“野菜ソムリエ上級プロ”で“果物ソムリエ”の堀基子さんが、旬の野菜と果物のおいしさを引き出す技を紹介する本連載。今回は、本州でも手に入りやすくなってきた注目の野菜「空芯菜」。にんにく炒めだけじゃないおいしい食べ方や、再生栽培(リボベジ)の方法もお伝えします。
文・写真=堀基子
本州でも増えてきた空芯菜
初夏の気配を感じる今日この頃。夏本番に向けて気温が上がり、今年も猛暑が続けば、野菜が品薄になる心配も。そんなときでも元気に育ってくれるのが、南国野菜の空芯菜です。
かつては中華料理店やベトナム料理店などでしか目にしませんでしたが、近年は直売所やスーパーなどでもよく見かけます。
その背景には、増えている夏の猛暑があげられそうです。空芯菜は熱帯アジア原産地で、高温多湿を好むため、私が暮らす亜熱帯の沖縄では昔から栽培されていて、伝統的な島野菜の一つにも数えられてきました。

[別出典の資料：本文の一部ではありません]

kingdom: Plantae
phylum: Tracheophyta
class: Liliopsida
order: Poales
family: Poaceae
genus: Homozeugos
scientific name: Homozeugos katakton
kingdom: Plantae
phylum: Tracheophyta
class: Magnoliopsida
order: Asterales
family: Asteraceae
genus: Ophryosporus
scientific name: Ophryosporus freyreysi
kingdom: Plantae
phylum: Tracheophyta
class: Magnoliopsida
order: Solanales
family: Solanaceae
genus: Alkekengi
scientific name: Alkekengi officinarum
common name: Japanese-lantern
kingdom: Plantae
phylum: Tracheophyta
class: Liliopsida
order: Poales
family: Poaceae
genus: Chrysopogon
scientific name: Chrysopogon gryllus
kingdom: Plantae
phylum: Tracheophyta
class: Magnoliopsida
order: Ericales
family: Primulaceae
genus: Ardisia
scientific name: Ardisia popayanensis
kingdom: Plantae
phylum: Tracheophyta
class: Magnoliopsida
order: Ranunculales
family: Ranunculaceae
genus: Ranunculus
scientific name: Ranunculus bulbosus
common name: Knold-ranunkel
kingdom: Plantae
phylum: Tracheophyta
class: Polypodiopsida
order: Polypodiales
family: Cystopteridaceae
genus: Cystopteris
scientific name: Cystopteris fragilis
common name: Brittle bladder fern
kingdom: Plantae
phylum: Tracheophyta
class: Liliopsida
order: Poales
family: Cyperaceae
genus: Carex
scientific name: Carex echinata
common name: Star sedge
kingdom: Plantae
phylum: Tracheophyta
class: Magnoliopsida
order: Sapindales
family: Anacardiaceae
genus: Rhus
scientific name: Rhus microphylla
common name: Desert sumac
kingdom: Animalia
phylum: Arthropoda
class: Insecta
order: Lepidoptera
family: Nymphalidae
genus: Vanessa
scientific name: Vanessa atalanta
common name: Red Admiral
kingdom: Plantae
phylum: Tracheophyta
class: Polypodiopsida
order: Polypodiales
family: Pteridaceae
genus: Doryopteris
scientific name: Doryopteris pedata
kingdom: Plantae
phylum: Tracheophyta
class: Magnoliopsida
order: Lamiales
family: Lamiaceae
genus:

しかし近年、夏場の高温化が続き、本州でも栽培を手がける農家さんが増えてきたのです。暑さが苦手な他の葉野菜と異なり、空芯菜には蒸し暑い日本の夏が心地いいのかもしれませんね。
栄養豊富で離乳食にも
さて、東京出身の私が驚いたのは、沖縄での空芯菜の使い道でした。25年ほど前、離乳食の勉強会に参加した際、なんと空芯菜が使われていたのです。
「空芯菜=にんにく炒め」と思っていた私には衝撃的でした。柔らかな葉はアクが少なく、しかも栄養豊富なので、離乳食に適しているのです。